If you are ever in a car accident, do not send the ambulance people away in the direct aftermath. You will almost certainly feel “that bad” later and regret that decision.
I texted Delma. “I got into a bad accident. Can you tell the group chat I won’t be there tomorrow?” And then I felt guilty for letting everyone down. Delaney messaged me, “We did insist on a hard nine a.m. start time,” to make me laugh, which I did.
Mr. Jen came to get me and took over talking with the police and arranging a tow for our vehicle. He wanted me to stay in the car but I couldn’t sit still. I went to the van and got my roller skates out, and my script, because I’ll need that this week. I took a picture of the crumpled rear of the vehicle and thought, that doesn’t look all that bad.
The next morning, Mr. Jen examined the van in the light of the day. The interior had detached from the exterior. The airbags in the headrests had deployed. The driver’s seat was broken and twisted. All of the safety features that had been engineered to protect me had done their jobs.
I’m a fan of the brand now.
I was also broken and twisted, and deeply regretting not making a trip to the emergency room. In a couple of hours, I’ll be seeing my doctor to address the throbbing pain in my head, the visual disturbances and occasional loss of clear sight in my right eye. The searing neck pain. The fact that my right boob is two cup sizes larger and a lovely lavender hue. The bruises on my abdomen and thighs. The fact that I can’t raise my arms to shoulder level or hold even a full mug of tea without becoming impossibly fatigued. I had no idea I would feel this way when I sent the ambulance away.
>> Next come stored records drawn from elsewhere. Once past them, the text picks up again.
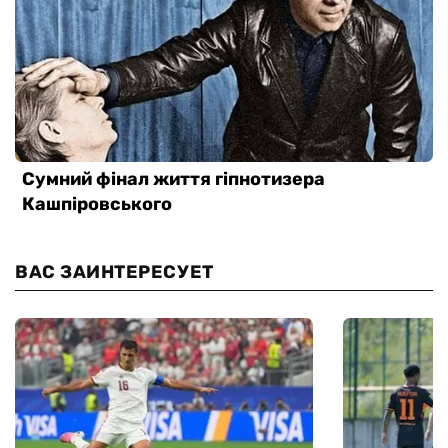
ВАС ЗАИНТЕРЕСУЕТ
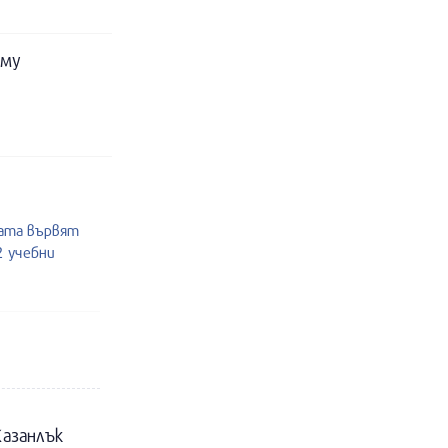
 му
жата вървят
2 учебни
Казанлък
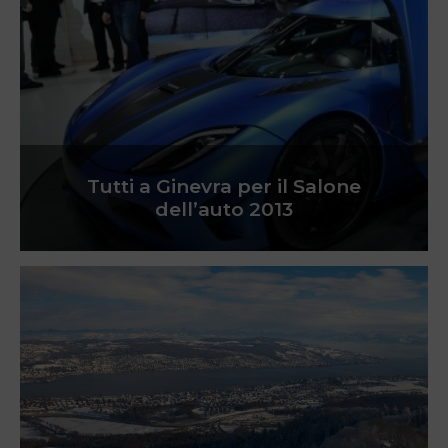
Tutti a Ginevra per il Salone
dell’auto 2013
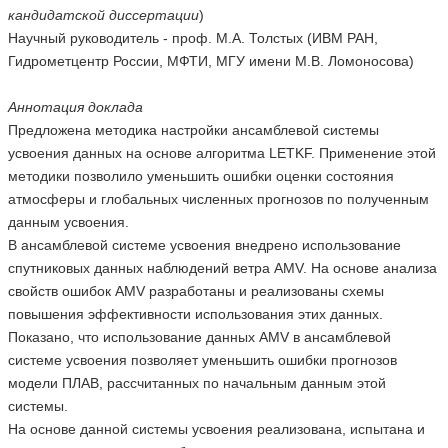
кандидатской диссертации
)
Научный руководитель - проф. М.А. Толстых (ИВМ РАН,
Гидрометцентр России, МФТИ, МГУ имени М.В. Ломоносова)
Аннотация доклада
Предложена методика настройки ансамблевой системы
усвоения данных на основе алгоритма LETKF. Применение этой
методики позволило уменьшить ошибки оценки состояния
атмосферы и глобальных численных прогнозов по полученным
данным усвоения.
В ансамблевой системе усвоения внедрено использование
спутниковых данных наблюдений ветра AMV. На основе анализа
свойств ошибок AMV разработаны и реализованы схемы
повышения эффективности использования этих данных.
Показано, что использование данных AMV в ансамблевой
системе усвоения позволяет уменьшить ошибки прогнозов
модели ПЛАВ, рассчитанных по начальным данным этой
системы.
На основе данной системы усвоения реализована, испытана и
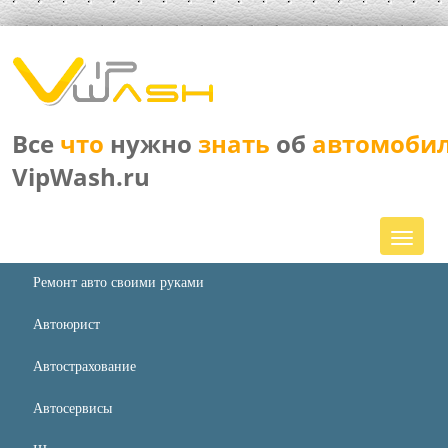
Все
что
нужно
знать
об
автомоби
VipWash.ru
Ремонт авто своими руками
Автоюрист
Автострахование
Автосервисы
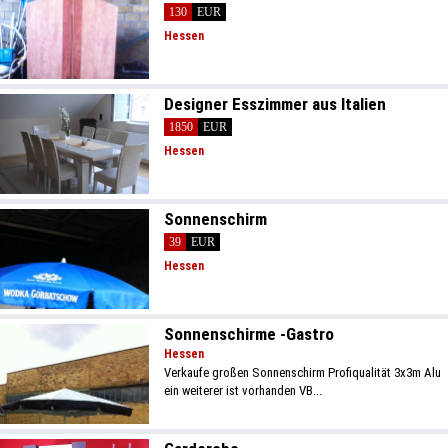
130
EUR
Hessen
Designer Esszimmer aus Italien
1850
EUR
Hessen
Sonnenschirm
39
EUR
Hessen
Sonnenschirme -Gastro
Hessen
Verkaufe großen Sonnenschirm Profiqualität 3x3m Alu
ein weiterer ist vorhanden VB...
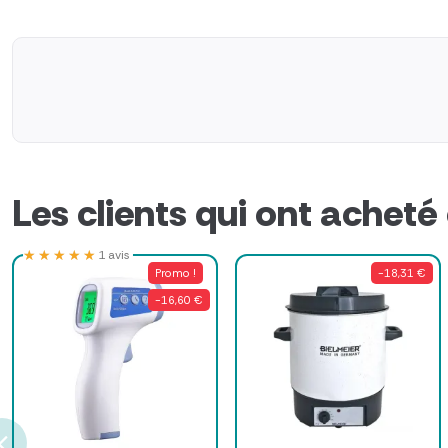
Les clients qui ont acheté
★★★★★
★★★★★
1 avis
Promo !
-18,31 €
-16,60 €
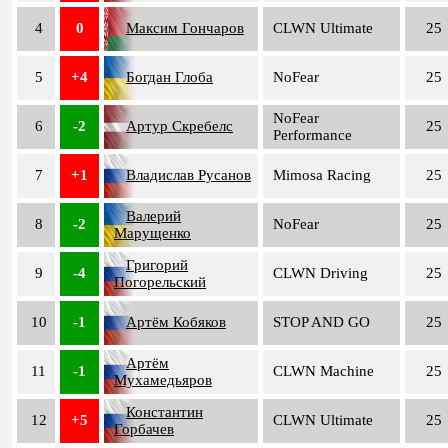
4
0
Максим Гончаров
CLWN Ultimate
25
5
+4
Богдан Глоба
NoFear
25
NoFear
6
-2
Артур Скребелс
25
Performance
7
+1
Владислав Русанов
Mimosa Racing
25
Валерий
8
-2
NoFear
25
Марущенко
Григорий
9
-4
CLWN Driving
25
Погорельский
10
-1
Артём Кобяков
STOP AND GO
25
Артём
11
-1
CLWN Machine
25
Мухамедьяров
Константин
12
+5
CLWN Ultimate
25
Горбачев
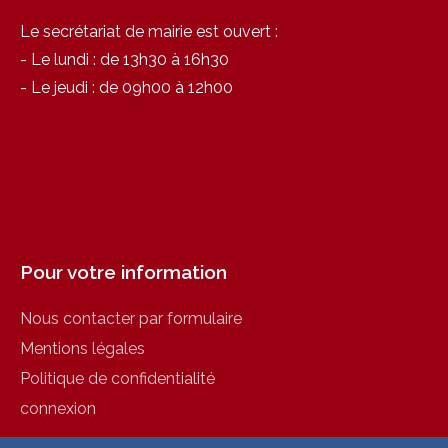
Le secrétariat de mairie est ouvert :
- Le lundi : de 13h30 à 16h30
- Le jeudi : de 09h00 à 12h00
Pour votre information
Nous contacter par formulaire
Mentions légales
Politique de confidentialité
connexion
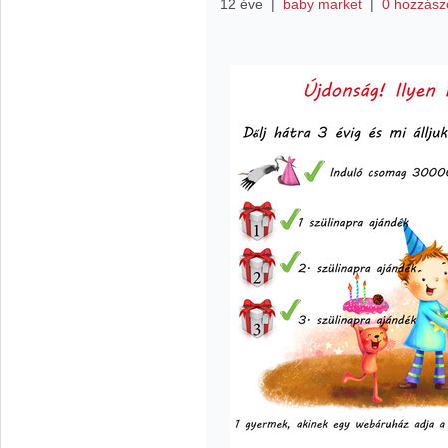
12 éve
|
baby market
|
0 hozzász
Don’t send the ambulance away.
I tried to go to tech Sunday for my show. It was a mistake that ended in a tearful breakdown and an early exit. I felt like a failure, though I know it’s not my fault. “I dropped the ball,” I sobbed to my co-director, Jeremy, who reminded me gently that I did not drop the ball. The guy who hit me did.
But as I sit here, my brain fully fatigued but desperate to get all of this out, half-listening to Mr. Jen on the phone to the insurance company, I wonder whose fault it really is. I was going fast, sure. But if I hadn’t made it through the light, the guy would have hit me while I was at a standstill. I know I wouldn’t be here at all if that had happened. Clearly, the person who stole the SUV in the first place made a horrible choice, and followed it up with the absolutely baffling decision to run from the police.
“I don’t know why people run from the police,” Jeremy said as we sat in the auditorium, waiting for tech Sunday to kick off. “They always get caught.”
Myself? I don’t know why the police chase anyone. It seems like someone always gets hurt. The suspect. An officer. An innocent bystander.
This time, the person who was hurt was me. I already suffer from C-PTSD. I’m already disabled. I didn’t need another traumatizing incident or more pain. And from the details I know, the chase didn’t accomplish anything other than the accident, which wrecked the stolen property, anyway. There wasn’t an abducted person in that vehicle. There wasn’t, as far as I can tell, a reason they needed to nab the criminal right at that very moment I was going through the light.
I’m glad I was driving a little irresponsibly; it’s possibly the only time it’s going to save my life. I’m thankful the driver fleeing the police didn’t die; stealing a car shouldn’t come with a death sentence. I hope very much that whoever it was will have a better life and make wiser choices after this. I hope the person whose SUV was stolen had good insurance on it and won’t face too much of a financial hardship over this. And I very much hope that the high occurrence of these incidents in Kalamazoo lately (this was the second chase in the same area in the same week) will make city and county leaders reconsider whether or not high-speed pursuits are a sensible solution to public safety.
I don’t know what I’m going to hear when I go to the doctor’s office today. Probably, “rest,” which I think we all know that I will not be doing during a show week because I can’t let these kids down. I’ll keep everyone updated. In the meantime, drive carefully and stay safe.